En Livorno, puerta de entrada a la Toscana, los mástiles de los veleros se inclinaban como metrónomos ajustados a diferentes tempos, y un mercado al aire libre ofrecía verduras tan frescas que una simple ensalada se convertía en un auténtico manjar: lechuga bibb, tomates maduros, mozzarella de búfala y prosciutto con focaccia para mojar en la mezcla de aceite de oliva y vinagre balsámico. ¡Qué delicia!

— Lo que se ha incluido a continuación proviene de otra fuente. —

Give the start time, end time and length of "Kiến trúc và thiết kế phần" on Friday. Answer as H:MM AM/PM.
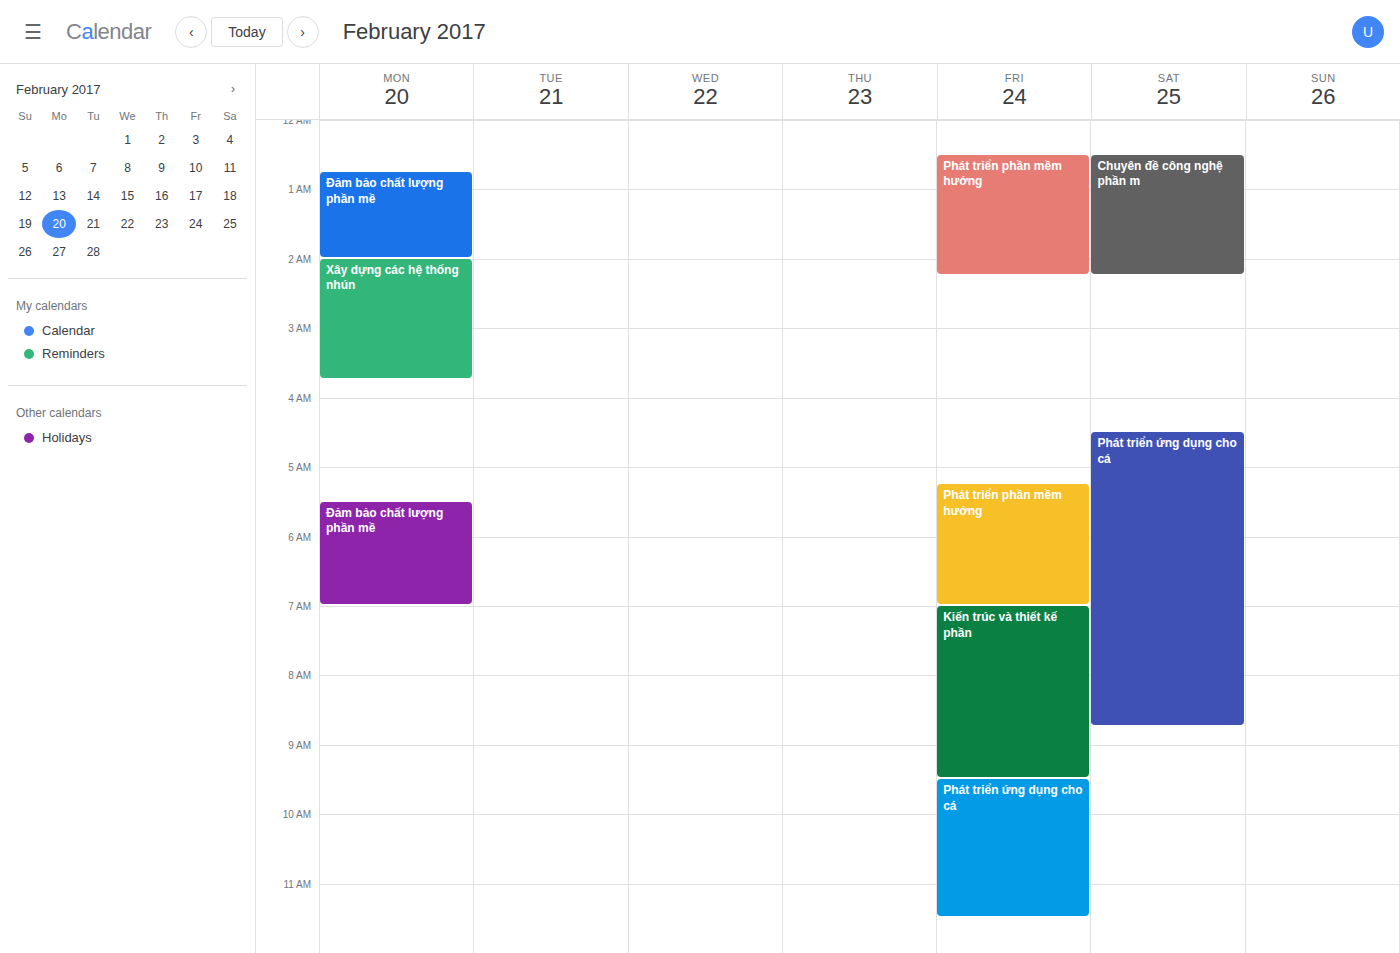
7:00 AM to 9:30 AM, 2 hours 30 minutes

Desde Livorno, visitamos Florencia: 12 000 pasos de pura (aunque abarrotada) gloria. Vimos con frecuencia el mármol italiano local de color rojo, blanco y verde (los colores representan la fe, la caridad y la esperanza, respectivamente). El Duomo nos sorprendió tanto la segunda vez como la primera.
La catedral
Hicimos una excursión al museo al aire libre de la Piazza Signoria, donde se conservan estatuas originales, entre ellas Hércules y un león del siglo IV. El Palazzo Medici era excepcionalmente espléndido; cada piedra había sido marcada en la cantera con un golpe circular para indicar su destino en el palacio. Un dato interesante: los Médici, una familia caracterizada por su gran poder, intrigas, riqueza y artimañas, se extinguieron en el siglo XVIII, básicamente a causa de la endogamia. También nos enteramos de que la escalera secreta situada detrás de la Virgen de Or San Michel conduce a un escondite donde se guardan los tesoros de la iglesia.
La Virgen
Pronto pondremos rumbo a Elba, Córcega y más allá —todo ello territorio nuevo para nosotros—; lo esperamos con gran ilusión.